Singh was the first journalist murdered in Nepal. She was well known for her activism in Nepal. Singh was a women's rights activist and a print and broadcast journalist.

People in the Mahottari, Salahi, Sindhuli, Siraha, and Sapatari zones mourned Singh's death and wore black bands around their wrists to protest her killing. The Monday after Singh's death, all six FM radio stations in Janakpur did not air an entertainment program or news.

After the mourning for Singh, many people of Nepal started protesting for journalist protections, in particular, safety for women who advocate for human rights.
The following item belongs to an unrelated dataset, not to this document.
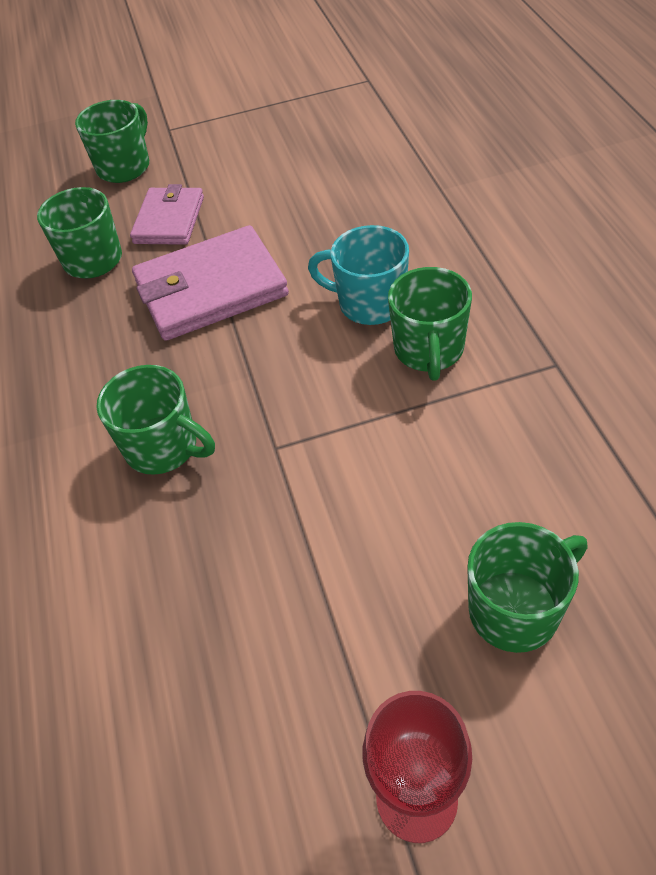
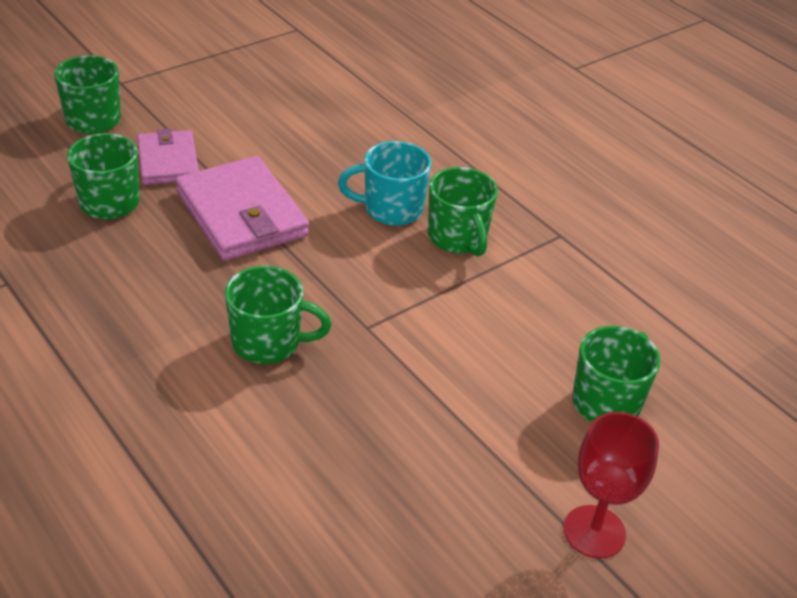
camera: 30 degrees left, 10 degrees down
pink wallet [132,225,289,341] -> pink wallet turned 75 degrees counterclockwise [176,156,309,261]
After Singh's death, Article 19 stated, "It was emphasized that the lack of effective investigation and culture impunity in Nepal had created a precedent whereby perpetrators see attacks pass without consequence."

Members of the Club Nepal announced they would create an award in memory of Singh. The Uma Singh Courageous Journalism Award would carry a prize of 25,000 Indian Rupee and a letter of appreciation.

== Reactions ==
Koichiro Matsuura, director-general of UNESCO, said, "I condemn the brutal murder of Uma Singh. If Nepal is to uphold the two basic human rights of freedom of expression and equal rights of men and women, it will need to bring the culprits of this crime to justice. This is not only an attack on an individual, but a blow to Nepalese society as a whole."

Reporters Without Borders said, "Our first thoughts are with her family and friends. We ask the authorities to react quickly and to do their utmost to protect journalists in Nepal and to quickly arrest this group of killers. This kind of appalling murder must not go unpunished if the Nepalese press is to go about its work freely."

The Committee to Protect Journalists said it "welcomes the arrest of a suspected mastermind in Uma Singh's murder case as a significant first step. However, only a robust effort by authorities to prosecute and deliver a just verdict will help to reverse deep-rooted impunity for journalist murders in Nepal."

A spokesperson for International Federation of Journalists said, "We welcome the conviction of Umesh Yadav bringing the case of Uma Singh's murder to a close. We applaud the local authorities for continuing to fight for justice for Uma and ensure that the perpetrators and mastermind are brought to justice."